Given request A:
Copy the listing word for word, from its first line through the line containing "common name: vårmusseron".

Source:

________________________________________

And The Winner Is
- Genre: Comedy
- Running time: 30 Minutes
- Country of origin: United Kingdom
- Language(s): English
- Home station: BBC Radio 2
- Starring: Matt Lucas
- Created by: Ashley Blaker Bill Matthews
- Original release: 25 February 2010

= And the Winner Is (radio series) =

British radio comedy program

 And The Winner Is is a British radio comedy program presented by the comedian Matt Lucas. It was first broadcast in 2010 and airs on BBC Radio 2.

==Format==
The show takes the format of an awards ceremony known as "The Lucases" (named for the host). In each episode, Lucas would announce a category for the awards (something surreal such as "Sexiest British Prime Minister"), then his three guests would put forward their nominations. After a discussion about why their nominations deserved the award, Lucas himself would decide which nomination was most worthy of the prize. At the end of each show a final award (The Lucas of Lucases) would be given to one of the guests, dependent on the category (Worst Behaved, Most Persusavive etc.)

________________________________________

The records:
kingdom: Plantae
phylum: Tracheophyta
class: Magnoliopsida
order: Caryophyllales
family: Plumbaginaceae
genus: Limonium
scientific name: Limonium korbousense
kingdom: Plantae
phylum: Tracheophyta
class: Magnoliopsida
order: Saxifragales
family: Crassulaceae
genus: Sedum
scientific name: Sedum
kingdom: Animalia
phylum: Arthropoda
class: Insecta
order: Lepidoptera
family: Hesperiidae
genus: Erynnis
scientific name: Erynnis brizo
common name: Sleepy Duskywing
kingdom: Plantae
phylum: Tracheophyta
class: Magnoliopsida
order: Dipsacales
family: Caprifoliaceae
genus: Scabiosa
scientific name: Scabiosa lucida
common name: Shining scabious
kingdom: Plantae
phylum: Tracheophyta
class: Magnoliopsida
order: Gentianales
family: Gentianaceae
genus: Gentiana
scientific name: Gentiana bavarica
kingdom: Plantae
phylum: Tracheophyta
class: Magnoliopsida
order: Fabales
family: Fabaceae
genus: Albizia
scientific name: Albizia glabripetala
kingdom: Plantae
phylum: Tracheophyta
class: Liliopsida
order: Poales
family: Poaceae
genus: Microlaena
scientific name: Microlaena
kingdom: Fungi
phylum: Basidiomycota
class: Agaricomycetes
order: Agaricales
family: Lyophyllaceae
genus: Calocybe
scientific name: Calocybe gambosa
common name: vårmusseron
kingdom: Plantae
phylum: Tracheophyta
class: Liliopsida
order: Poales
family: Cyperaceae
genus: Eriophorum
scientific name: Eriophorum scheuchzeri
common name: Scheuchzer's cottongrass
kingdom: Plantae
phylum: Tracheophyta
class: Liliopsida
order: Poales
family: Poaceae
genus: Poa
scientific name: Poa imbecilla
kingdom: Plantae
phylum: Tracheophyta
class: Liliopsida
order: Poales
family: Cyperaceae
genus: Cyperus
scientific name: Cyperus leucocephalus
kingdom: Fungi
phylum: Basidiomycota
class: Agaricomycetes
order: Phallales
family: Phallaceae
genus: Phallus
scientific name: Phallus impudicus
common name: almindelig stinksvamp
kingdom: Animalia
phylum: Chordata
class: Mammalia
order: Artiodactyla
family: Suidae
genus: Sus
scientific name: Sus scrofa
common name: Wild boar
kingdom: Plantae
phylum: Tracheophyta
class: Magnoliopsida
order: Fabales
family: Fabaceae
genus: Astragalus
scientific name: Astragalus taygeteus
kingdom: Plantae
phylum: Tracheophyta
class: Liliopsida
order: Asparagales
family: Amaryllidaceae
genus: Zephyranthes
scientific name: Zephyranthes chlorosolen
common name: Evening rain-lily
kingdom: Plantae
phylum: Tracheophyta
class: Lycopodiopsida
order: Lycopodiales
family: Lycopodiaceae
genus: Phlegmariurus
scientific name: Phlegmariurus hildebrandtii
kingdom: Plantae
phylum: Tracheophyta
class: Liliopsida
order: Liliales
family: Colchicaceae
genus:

________________________________________

Given request B:
In the article on the radio comedy And The Winner Is, what is the awards ceremony in the show called?

Worked solution A:
kingdom: Plantae
phylum: Tracheophyta
class: Magnoliopsida
order: Caryophyllales
family: Plumbaginaceae
genus: Limonium
scientific name: Limonium korbousense
kingdom: Plantae
phylum: Tracheophyta
class: Magnoliopsida
order: Saxifragales
family: Crassulaceae
genus: Sedum
scientific name: Sedum
kingdom: Animalia
phylum: Arthropoda
class: Insecta
order: Lepidoptera
family: Hesperiidae
genus: Erynnis
scientific name: Erynnis brizo
common name: Sleepy Duskywing
kingdom: Plantae
phylum: Tracheophyta
class: Magnoliopsida
order: Dipsacales
family: Caprifoliaceae
genus: Scabiosa
scientific name: Scabiosa lucida
common name: Shining scabious
kingdom: Plantae
phylum: Tracheophyta
class: Magnoliopsida
order: Gentianales
family: Gentianaceae
genus: Gentiana
scientific name: Gentiana bavarica
kingdom: Plantae
phylum: Tracheophyta
class: Magnoliopsida
order: Fabales
family: Fabaceae
genus: Albizia
scientific name: Albizia glabripetala
kingdom: Plantae
phylum: Tracheophyta
class: Liliopsida
order: Poales
family: Poaceae
genus: Microlaena
scientific name: Microlaena
kingdom: Fungi
phylum: Basidiomycota
class: Agaricomycetes
order: Agaricales
family: Lyophyllaceae
genus: Calocybe
scientific name: Calocybe gambosa
common name: vårmusseron

Worked solution B:
"The Lucases," named for the host.